Catherine Siggins, a mother of six from Cork, is hoping for a similar outcome. She underwent a similar operation yesterday and, like Mary O’Conor, had already gone through a conventional procedure. Although that operation went well, the prolapse recurred after a few months.

Unlike Mary, she was full of beans in advance of her operation and felt little or no qualms about the use of a robot, although reserving her praise for the human element. “I have great faith in the staff here,” she said. They have always been very good to me.”

First use

JUST like the internet, medical robotics was first intended for the battlefield. The Pentagon in the US funded research in the 1980s and early 1990s to design robots capable of tending to wounded soldiers in combat conditions.

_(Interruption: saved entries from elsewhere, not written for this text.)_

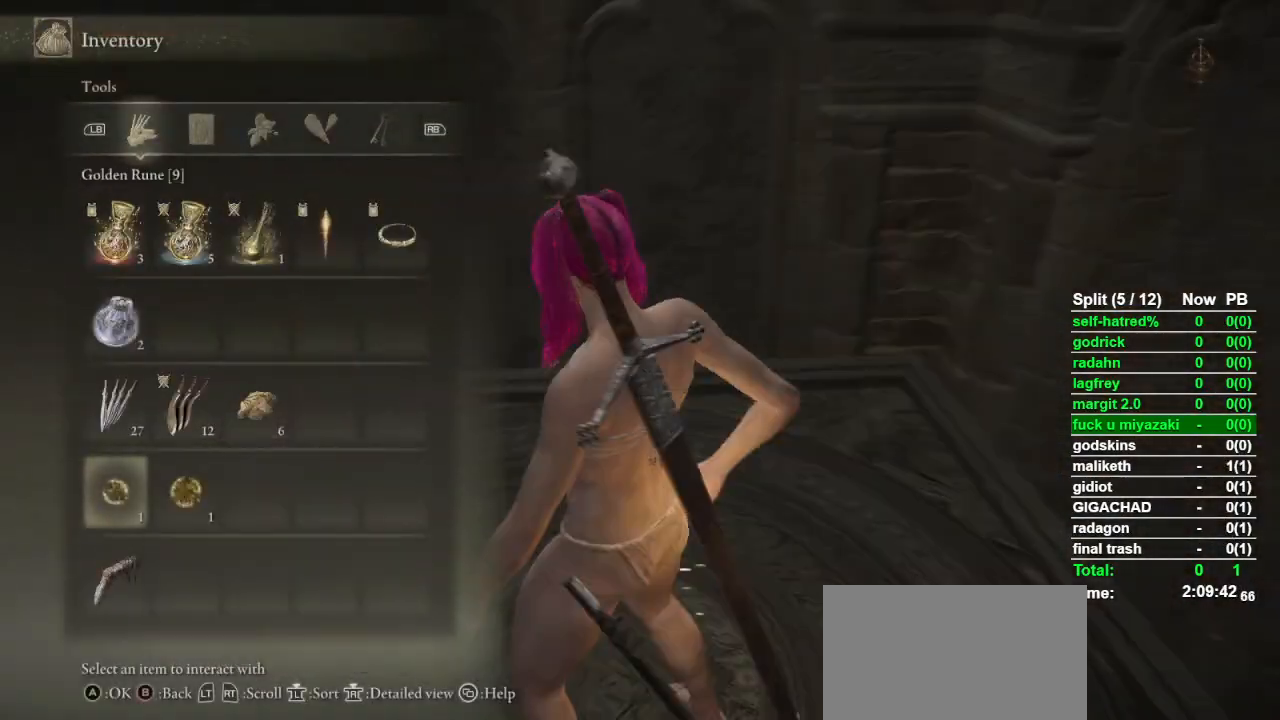
{"dt_ms": 500, "buttons": [], "left_stick": "up", "right_stick": "center", "button_events": []}
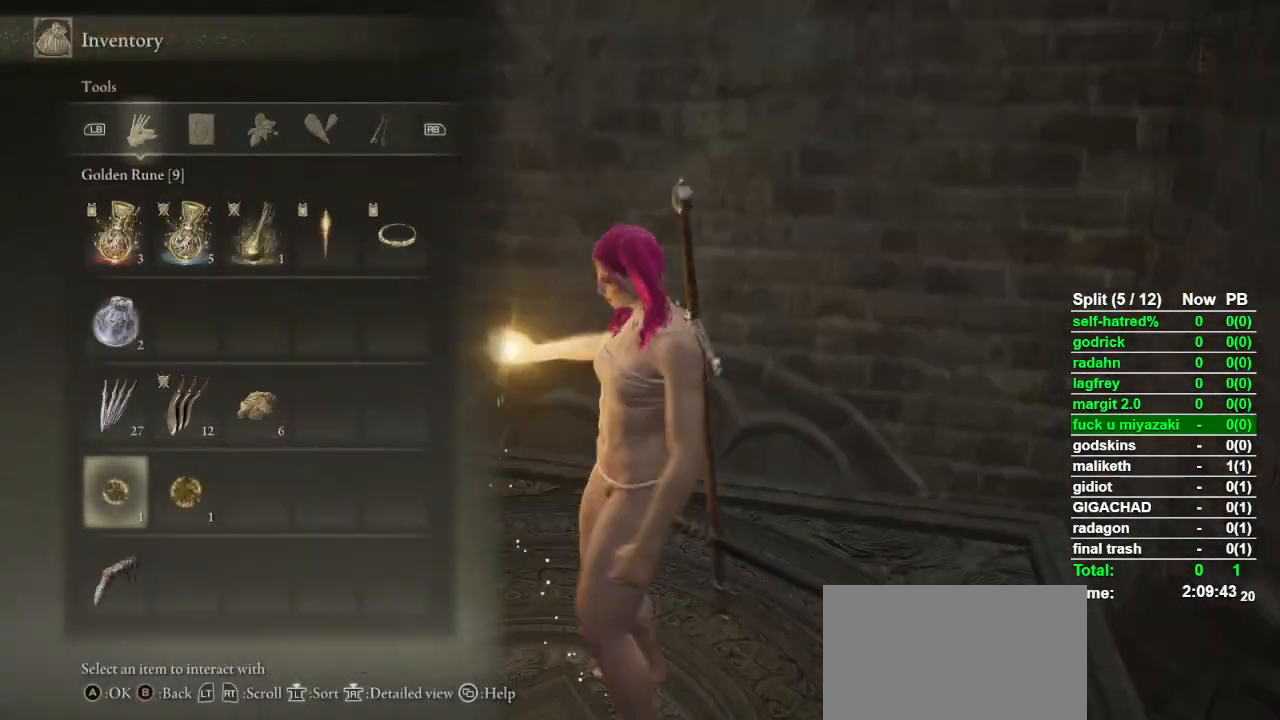
{"dt_ms": 500, "buttons": [], "left_stick": "center", "right_stick": "center", "button_events": []}
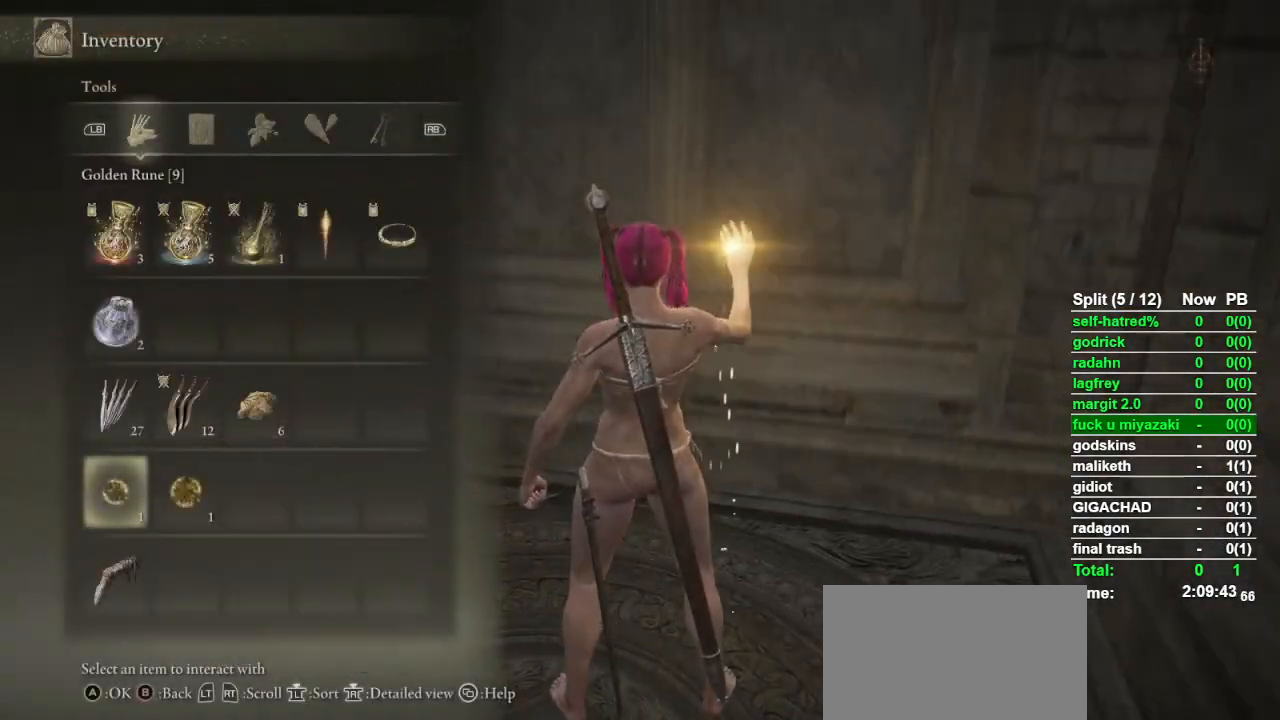
{"dt_ms": 500, "buttons": [], "left_stick": "center", "right_stick": "center", "button_events": []}
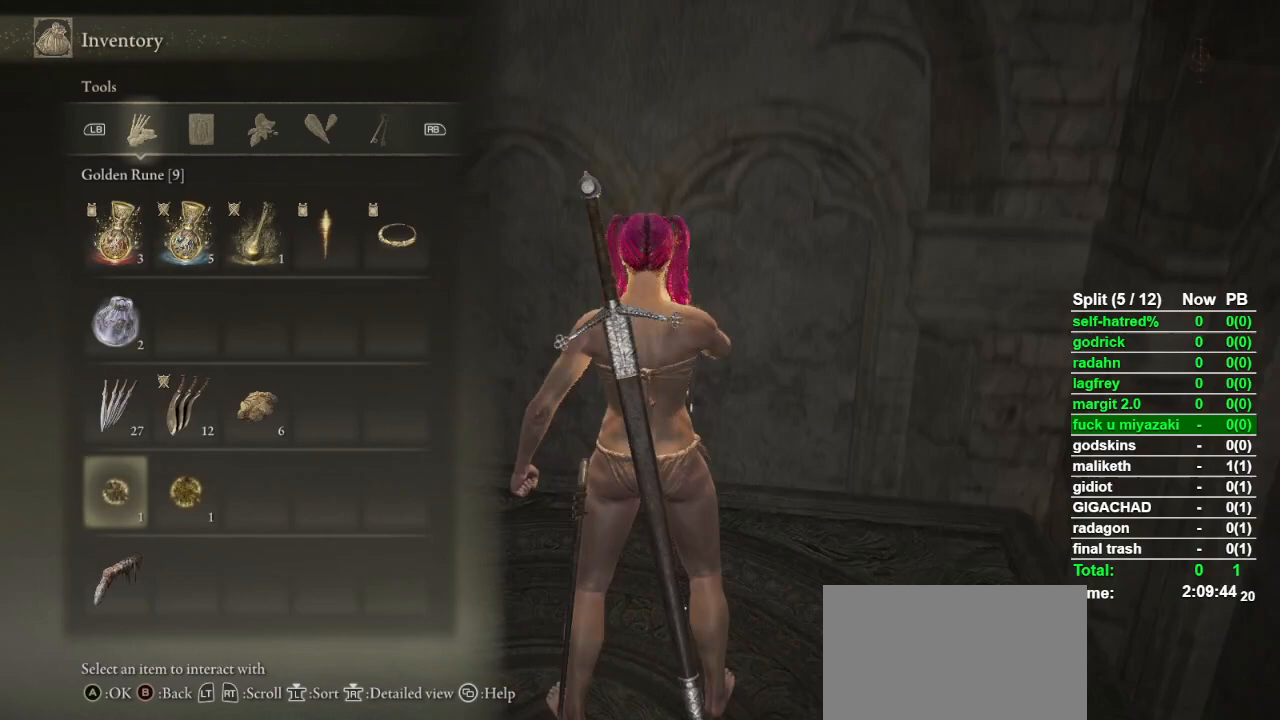
{"dt_ms": 500, "buttons": ["CROSS"], "left_stick": "center", "right_stick": "center", "button_events": [[400, "CROSS", "down"]]}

The unmanned medical treatment systems, known as trauma pods, would administer life-saving medical and surgical care and help to stabilise the conditions of injured soldiers within minutes of them becoming a casualty.

Early systems proved bulky but recent developments, using satellites, allow doctors to operate on a wounded soldier from a remote location.

In 2005, the Pentagon awarded $12m (€8.5m) to researchers at SRI International, the company that developed the da Vinci system, to build a robot that could perform surgery on the battlefield. In turn, last April SRI adapted technology it originally developed for the da Vinci system to create a bomb-defusing robot called Taurus.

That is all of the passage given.